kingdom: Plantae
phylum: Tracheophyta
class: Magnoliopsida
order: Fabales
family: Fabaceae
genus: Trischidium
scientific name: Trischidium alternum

* * *

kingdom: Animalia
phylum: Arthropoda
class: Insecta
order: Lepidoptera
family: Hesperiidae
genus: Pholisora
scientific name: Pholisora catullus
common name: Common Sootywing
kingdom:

--

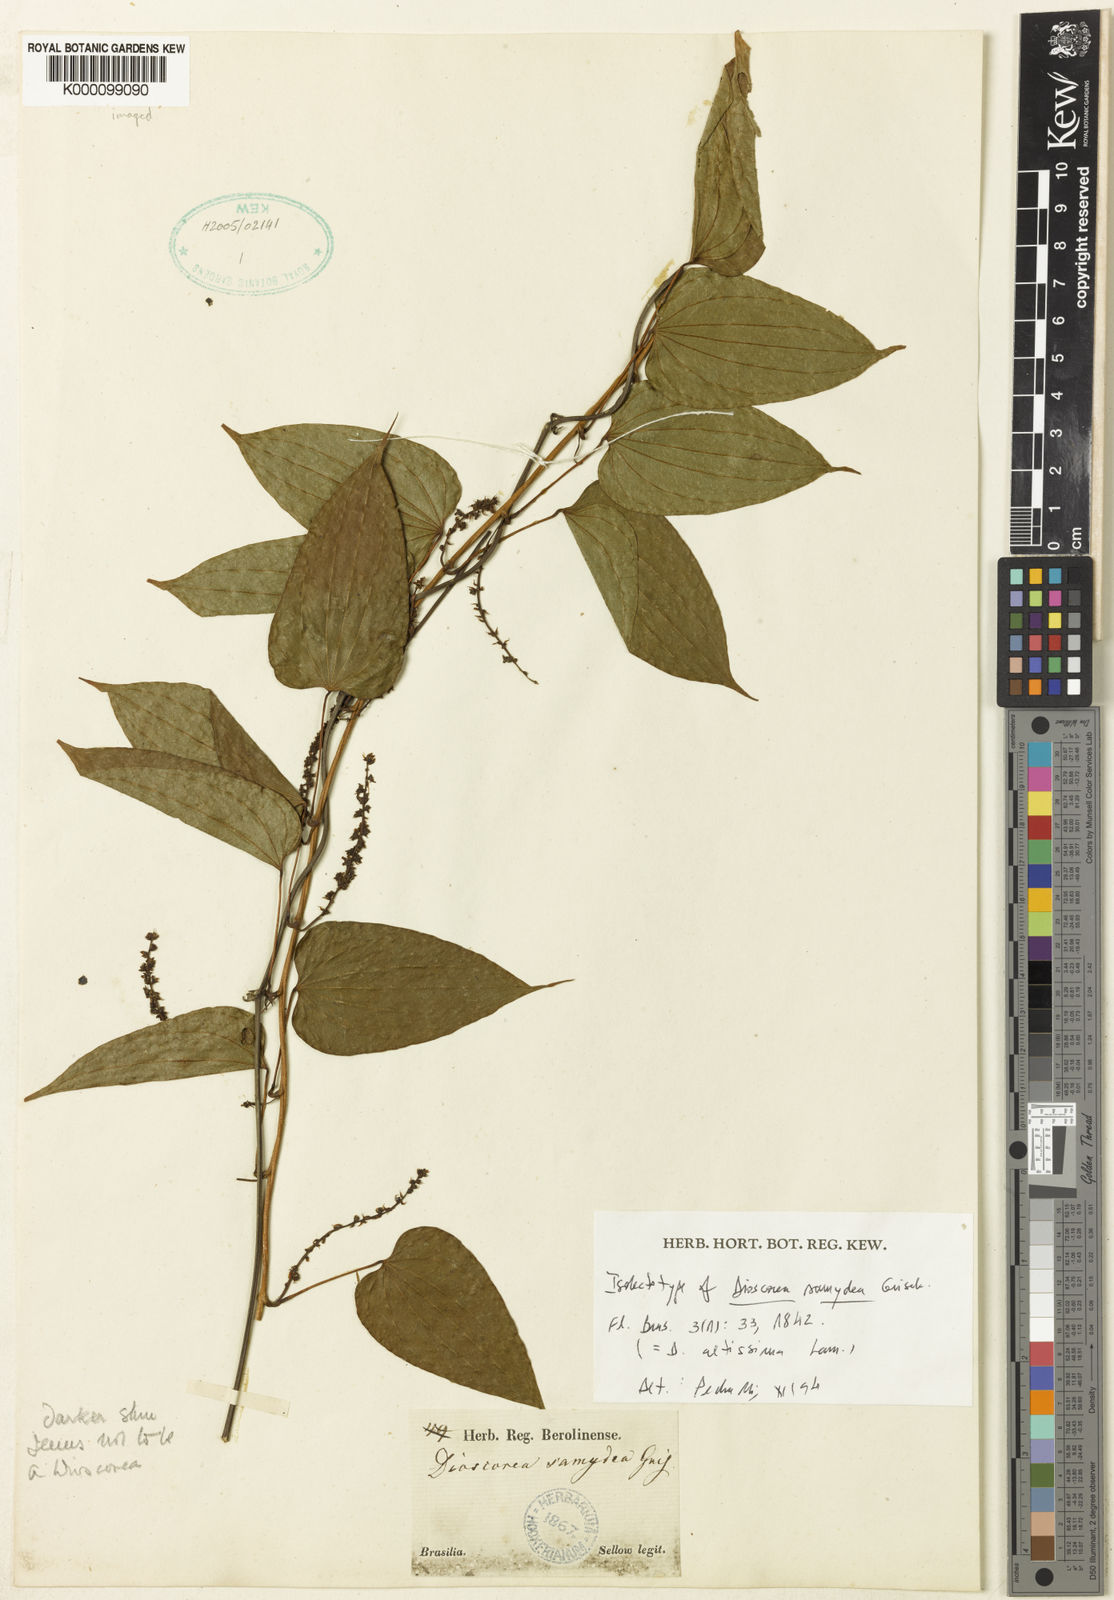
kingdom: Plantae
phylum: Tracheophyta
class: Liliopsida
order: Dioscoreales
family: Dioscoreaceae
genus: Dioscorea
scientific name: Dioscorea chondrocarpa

▶ _PROMPT_:
Can you reproduce the listing word for word, from the line with "kingdom: Animalia" to the line with "common name: Common Sootywing", with both of those lines included?

▶ _RESPONSE TO THIS EXERCISE_:
kingdom: Animalia
phylum: Arthropoda
class: Insecta
order: Lepidoptera
family: Hesperiidae
genus: Pholisora
scientific name: Pholisora catullus
common name: Common Sootywing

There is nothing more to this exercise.